El tema de la charla precisamente me interesa, pero yo nunca lo había asociado al cómic. La «masculinidad tóxica» es el nombre que han recibido un conjunto de actitudes que se consideran propias de un «hombre de verdad», y que por su naturaleza dañina se consideran tóxicas. Hay un debate sobre si toda masculinidad es tóxica o si se trata sólo de ciertas actitudes, pero esta charla no se va tan lejos. A la hora de hablar de modelos de ficción, algunas de las actitudes tóxicas que muestran los héroes masculinos podrían ser tener autoridad y siempre la última palabra, mostrarse independientes y no aceptar la ayuda de otros, no expresar sus sentimientos abiertamente, y resolver los problemas con violencia o una actitud agresiva. ¿Son actitudes que han mostrado las heroínas femeninas de ficción alguna vez? Por supuesto. Al fin y al cabo, vivimos en una sociedad en la que la mayoría de la gente considera que estas actitudes son positivas.

Se ha escrito que este, digamos, «ideal» de masculinidad ejerce presión sobre algunos hombres que se ven incapaces de alcanzarlo. Desde pequeños, a los hombres se nos dice que no podemos «llorar como niñas» y que debemos defendernos si nos pegan en el patio del colegio. Con la edad, se considera que un hombre de verdad es el que puede mantener a una familia, el que aguanta mejor la bebida, el que tiene mayor actividad sexual...

En el lado contrario, ¿existe una «feminidad tóxica»? Siguiendo la definición anterior, en este caso serían aquellas actitudes que se consideran propias una mujer de verdad, pero que en realidad le perjudican: ciertos ideales de belleza, creer que el lugar de una mujer es la cocina, etcétera.

Es legítimo estar en desacuerdo con Bamf! y responderle, pero como digo he visto algunos comentarios que no me han gustado.
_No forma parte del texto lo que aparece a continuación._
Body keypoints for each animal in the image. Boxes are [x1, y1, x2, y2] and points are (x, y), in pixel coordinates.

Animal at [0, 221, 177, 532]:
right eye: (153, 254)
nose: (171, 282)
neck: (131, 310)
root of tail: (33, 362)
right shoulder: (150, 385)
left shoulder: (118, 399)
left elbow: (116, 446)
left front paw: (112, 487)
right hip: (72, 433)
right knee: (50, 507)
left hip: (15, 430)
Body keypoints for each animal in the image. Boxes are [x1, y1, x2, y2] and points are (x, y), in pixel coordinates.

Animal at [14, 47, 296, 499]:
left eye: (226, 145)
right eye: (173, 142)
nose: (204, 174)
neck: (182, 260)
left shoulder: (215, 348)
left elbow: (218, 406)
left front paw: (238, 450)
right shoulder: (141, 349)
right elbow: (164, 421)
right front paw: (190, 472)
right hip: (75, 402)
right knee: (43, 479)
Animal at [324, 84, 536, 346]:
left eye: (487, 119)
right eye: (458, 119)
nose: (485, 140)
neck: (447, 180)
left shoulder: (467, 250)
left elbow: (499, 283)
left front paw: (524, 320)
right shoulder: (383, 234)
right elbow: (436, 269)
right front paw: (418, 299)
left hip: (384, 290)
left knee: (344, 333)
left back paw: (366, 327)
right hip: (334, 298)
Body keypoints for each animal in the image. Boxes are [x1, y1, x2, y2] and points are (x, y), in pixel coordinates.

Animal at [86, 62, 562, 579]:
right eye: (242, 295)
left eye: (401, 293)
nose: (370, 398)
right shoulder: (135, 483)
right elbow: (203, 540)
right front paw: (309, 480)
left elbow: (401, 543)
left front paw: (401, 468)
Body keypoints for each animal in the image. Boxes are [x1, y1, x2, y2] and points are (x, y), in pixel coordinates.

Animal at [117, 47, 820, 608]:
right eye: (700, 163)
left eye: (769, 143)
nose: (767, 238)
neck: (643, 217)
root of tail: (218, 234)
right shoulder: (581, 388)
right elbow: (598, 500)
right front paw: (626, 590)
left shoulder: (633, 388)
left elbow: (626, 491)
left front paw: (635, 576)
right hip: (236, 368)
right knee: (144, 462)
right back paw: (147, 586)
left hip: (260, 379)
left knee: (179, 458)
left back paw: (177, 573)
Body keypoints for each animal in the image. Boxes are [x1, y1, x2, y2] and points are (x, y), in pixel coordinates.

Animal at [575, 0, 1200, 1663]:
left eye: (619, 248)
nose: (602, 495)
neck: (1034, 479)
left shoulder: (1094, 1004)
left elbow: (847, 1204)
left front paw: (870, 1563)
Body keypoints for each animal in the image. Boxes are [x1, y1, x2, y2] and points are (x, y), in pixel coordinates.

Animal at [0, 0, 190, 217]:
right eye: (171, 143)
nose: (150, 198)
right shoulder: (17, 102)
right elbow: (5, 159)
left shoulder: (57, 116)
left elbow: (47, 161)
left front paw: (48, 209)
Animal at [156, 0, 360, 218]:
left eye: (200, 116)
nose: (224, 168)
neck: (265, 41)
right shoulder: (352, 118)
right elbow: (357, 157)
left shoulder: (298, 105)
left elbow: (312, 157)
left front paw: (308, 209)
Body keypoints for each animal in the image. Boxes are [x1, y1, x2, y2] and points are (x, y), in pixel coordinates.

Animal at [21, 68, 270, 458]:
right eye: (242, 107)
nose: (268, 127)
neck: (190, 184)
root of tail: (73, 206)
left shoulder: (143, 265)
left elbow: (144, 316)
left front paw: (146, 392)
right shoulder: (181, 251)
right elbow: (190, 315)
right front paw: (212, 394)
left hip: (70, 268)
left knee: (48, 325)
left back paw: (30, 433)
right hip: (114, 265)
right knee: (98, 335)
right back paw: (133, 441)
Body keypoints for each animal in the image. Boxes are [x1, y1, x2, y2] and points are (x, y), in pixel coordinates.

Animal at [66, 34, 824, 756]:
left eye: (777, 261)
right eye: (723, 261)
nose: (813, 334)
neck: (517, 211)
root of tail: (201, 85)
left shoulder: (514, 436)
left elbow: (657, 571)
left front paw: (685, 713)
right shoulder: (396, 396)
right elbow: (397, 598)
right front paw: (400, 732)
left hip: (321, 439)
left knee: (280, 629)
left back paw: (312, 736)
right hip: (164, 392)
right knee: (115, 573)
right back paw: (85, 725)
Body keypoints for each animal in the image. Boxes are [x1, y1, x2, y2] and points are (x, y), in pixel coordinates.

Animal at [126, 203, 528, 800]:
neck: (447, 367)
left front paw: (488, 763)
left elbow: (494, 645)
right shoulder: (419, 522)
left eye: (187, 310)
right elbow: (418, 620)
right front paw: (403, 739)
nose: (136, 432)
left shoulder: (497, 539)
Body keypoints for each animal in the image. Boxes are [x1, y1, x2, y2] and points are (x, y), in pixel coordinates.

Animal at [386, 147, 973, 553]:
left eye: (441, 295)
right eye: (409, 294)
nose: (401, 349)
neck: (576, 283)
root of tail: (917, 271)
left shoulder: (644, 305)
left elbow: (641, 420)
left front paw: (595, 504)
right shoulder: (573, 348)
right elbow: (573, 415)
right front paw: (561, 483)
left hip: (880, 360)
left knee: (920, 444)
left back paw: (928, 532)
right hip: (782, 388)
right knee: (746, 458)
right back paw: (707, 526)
Hay insultos y ataques personales, que me parecen propios de gente inmadura. También hay quien desvía la atención señalando otros problemas que le parecen peores.

Digo que se puede estar en desacuerdo porque yo no comparto su comentario sobre Matt Fraction. Lo puse por aquí en su momento: no puedo con su primer número de Ojo de Halcón. El personaje no se comporta como lo que yo creo que es un héroe. Imagino que en otros cómics habrá escrito otro tipo de personajes mejor desarrollados, pero no he seguido tanto su trabajo como para poder opinar.

La charla de Bamf!, en fin, es un ejemplo más de que se puede usar el cómic para reflexionar sobre aspectos sociales. Se puede hablar sólo de cómics o sólo del mundo en el que vivimos, pero lo interesante es darse cuenta de que los dos están relacionados.